### Task item
Among the records that follow, find the line with "left ear: (777, 273)" and the line with "left elbow: (447, 314)". Set down those lines and all lines between them exactly, without adding anything.

### Input data
::::::::::

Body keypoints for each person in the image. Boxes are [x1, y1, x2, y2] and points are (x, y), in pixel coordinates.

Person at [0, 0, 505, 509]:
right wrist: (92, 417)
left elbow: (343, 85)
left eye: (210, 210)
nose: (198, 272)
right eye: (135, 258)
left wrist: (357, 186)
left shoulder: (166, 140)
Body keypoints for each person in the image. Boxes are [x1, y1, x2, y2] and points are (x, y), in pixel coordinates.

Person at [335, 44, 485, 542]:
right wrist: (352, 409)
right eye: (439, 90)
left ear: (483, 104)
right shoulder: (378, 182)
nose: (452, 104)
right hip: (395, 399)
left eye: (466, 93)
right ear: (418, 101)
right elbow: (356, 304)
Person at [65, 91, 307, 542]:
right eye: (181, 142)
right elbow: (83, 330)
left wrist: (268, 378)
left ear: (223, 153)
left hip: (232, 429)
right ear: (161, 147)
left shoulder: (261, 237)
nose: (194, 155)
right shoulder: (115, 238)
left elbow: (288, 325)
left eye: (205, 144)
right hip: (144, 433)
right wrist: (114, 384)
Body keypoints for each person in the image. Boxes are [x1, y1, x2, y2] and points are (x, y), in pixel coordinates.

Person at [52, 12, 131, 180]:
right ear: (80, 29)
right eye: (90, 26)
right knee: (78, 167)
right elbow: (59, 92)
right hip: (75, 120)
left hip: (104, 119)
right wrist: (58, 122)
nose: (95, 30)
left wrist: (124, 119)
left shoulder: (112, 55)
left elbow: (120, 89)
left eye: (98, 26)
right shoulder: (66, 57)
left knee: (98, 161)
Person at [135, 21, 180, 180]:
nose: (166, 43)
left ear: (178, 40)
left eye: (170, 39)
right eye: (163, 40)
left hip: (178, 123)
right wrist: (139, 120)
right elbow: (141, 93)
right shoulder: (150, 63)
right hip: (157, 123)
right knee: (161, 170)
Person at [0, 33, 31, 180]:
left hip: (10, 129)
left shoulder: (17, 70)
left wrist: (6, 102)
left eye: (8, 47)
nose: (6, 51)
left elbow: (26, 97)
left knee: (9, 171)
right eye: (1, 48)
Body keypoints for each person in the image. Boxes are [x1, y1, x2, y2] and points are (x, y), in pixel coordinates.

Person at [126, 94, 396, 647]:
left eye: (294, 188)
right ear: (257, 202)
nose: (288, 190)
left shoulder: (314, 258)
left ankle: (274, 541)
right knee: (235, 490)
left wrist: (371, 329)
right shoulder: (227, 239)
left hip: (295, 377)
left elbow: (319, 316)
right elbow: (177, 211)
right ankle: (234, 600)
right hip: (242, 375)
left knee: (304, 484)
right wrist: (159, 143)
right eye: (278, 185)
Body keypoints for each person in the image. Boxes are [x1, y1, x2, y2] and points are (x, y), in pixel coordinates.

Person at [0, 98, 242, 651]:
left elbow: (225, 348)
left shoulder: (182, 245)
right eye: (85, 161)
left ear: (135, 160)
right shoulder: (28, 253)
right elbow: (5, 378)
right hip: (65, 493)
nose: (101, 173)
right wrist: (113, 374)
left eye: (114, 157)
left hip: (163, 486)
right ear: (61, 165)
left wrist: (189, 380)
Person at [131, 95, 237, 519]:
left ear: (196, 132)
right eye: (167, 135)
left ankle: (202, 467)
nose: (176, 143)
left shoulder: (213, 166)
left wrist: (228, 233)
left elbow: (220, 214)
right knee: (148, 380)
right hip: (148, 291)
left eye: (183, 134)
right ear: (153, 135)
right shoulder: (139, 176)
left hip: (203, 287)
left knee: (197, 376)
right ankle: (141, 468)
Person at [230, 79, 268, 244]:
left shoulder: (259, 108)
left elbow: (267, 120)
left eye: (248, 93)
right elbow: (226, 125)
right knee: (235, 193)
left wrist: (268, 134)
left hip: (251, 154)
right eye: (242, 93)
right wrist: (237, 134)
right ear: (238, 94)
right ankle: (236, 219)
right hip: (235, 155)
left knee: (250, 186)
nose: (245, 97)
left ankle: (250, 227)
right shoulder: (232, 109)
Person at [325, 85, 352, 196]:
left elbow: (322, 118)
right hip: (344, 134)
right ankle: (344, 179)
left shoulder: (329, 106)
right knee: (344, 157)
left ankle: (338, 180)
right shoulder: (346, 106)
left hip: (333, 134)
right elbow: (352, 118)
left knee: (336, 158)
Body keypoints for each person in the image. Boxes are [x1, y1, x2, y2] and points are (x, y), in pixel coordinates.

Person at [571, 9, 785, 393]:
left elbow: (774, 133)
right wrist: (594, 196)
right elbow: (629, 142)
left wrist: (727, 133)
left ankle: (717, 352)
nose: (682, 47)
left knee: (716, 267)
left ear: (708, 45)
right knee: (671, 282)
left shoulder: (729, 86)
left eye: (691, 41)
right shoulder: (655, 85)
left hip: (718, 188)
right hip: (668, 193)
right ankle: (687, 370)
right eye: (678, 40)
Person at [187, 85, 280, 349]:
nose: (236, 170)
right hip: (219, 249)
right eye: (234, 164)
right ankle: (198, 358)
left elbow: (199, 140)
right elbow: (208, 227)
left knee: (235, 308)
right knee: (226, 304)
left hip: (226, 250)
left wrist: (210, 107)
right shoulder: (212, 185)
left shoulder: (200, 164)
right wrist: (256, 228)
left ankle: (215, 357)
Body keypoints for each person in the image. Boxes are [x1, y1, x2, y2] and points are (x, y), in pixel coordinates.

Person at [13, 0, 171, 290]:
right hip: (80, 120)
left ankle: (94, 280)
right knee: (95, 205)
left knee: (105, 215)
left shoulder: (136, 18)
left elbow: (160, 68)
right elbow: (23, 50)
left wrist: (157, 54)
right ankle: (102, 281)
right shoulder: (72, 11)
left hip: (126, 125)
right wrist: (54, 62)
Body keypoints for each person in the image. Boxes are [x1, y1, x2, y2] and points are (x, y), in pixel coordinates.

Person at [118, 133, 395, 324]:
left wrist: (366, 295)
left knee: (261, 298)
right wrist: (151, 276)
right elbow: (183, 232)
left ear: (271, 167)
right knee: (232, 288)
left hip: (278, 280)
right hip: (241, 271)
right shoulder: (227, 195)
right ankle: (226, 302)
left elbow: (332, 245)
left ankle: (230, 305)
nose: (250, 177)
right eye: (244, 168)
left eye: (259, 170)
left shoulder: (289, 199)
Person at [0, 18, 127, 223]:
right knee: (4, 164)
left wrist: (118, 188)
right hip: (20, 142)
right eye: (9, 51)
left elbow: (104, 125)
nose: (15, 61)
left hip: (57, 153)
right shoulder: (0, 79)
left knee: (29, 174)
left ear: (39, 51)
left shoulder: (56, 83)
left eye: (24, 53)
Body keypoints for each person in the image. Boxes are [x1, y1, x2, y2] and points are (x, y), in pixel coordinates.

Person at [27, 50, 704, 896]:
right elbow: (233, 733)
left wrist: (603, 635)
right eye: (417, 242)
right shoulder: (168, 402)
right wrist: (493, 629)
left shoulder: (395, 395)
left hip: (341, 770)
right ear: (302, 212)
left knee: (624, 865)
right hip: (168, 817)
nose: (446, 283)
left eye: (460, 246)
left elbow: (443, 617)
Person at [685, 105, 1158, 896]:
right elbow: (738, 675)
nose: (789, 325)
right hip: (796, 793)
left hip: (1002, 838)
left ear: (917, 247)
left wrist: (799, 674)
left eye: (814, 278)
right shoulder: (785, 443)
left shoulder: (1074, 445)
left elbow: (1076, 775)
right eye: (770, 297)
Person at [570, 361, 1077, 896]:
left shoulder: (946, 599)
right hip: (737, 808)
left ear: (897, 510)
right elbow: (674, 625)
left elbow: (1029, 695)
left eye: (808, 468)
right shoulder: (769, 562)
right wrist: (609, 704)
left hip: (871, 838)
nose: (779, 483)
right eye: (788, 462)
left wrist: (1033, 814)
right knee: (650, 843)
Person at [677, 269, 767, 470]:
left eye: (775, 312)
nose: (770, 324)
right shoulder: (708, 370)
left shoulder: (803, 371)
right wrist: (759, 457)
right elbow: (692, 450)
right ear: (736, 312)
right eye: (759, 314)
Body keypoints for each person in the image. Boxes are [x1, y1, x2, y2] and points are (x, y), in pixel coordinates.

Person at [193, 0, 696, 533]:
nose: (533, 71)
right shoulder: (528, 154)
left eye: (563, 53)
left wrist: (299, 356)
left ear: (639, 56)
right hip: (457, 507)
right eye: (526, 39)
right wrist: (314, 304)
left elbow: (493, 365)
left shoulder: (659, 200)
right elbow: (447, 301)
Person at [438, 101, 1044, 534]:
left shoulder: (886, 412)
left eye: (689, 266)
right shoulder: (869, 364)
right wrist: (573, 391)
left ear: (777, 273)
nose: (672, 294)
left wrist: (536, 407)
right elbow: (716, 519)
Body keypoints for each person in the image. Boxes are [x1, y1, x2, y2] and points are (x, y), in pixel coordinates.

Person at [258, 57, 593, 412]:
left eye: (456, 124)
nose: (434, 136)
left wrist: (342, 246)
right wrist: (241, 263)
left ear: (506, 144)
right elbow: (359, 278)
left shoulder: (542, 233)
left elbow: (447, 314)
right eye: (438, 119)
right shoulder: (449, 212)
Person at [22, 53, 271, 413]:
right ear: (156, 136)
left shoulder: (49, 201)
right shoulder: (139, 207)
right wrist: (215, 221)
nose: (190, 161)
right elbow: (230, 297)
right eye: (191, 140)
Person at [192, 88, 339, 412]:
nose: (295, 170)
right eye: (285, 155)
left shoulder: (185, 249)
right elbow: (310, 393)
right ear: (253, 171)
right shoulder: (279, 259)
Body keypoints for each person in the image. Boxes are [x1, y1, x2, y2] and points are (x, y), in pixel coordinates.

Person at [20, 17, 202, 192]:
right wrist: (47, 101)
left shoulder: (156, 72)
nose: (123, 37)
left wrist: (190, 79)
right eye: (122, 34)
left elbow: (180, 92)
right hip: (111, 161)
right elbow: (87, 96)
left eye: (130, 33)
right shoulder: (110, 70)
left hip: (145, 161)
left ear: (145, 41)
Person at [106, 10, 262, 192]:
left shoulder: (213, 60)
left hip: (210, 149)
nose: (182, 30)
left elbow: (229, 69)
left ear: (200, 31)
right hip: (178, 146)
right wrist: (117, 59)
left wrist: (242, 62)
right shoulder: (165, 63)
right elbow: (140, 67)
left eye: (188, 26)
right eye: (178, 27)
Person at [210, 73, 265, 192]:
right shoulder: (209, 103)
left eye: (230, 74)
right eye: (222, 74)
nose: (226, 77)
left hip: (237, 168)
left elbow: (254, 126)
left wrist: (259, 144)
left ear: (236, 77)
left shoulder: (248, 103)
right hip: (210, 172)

::::::::::

### Answer to the exercise
left ear: (777, 273)
nose: (672, 294)
left wrist: (536, 407)
right elbow: (716, 519)
Body keypoints for each person in the image. Boxes are [x1, y1, x2, y2] and points are (x, y), in pixel coordinates.

Person at [258, 57, 593, 412]:
left eye: (456, 124)
nose: (434, 136)
left wrist: (342, 246)
right wrist: (241, 263)
left ear: (506, 144)
right elbow: (359, 278)
left shoulder: (542, 233)
left elbow: (447, 314)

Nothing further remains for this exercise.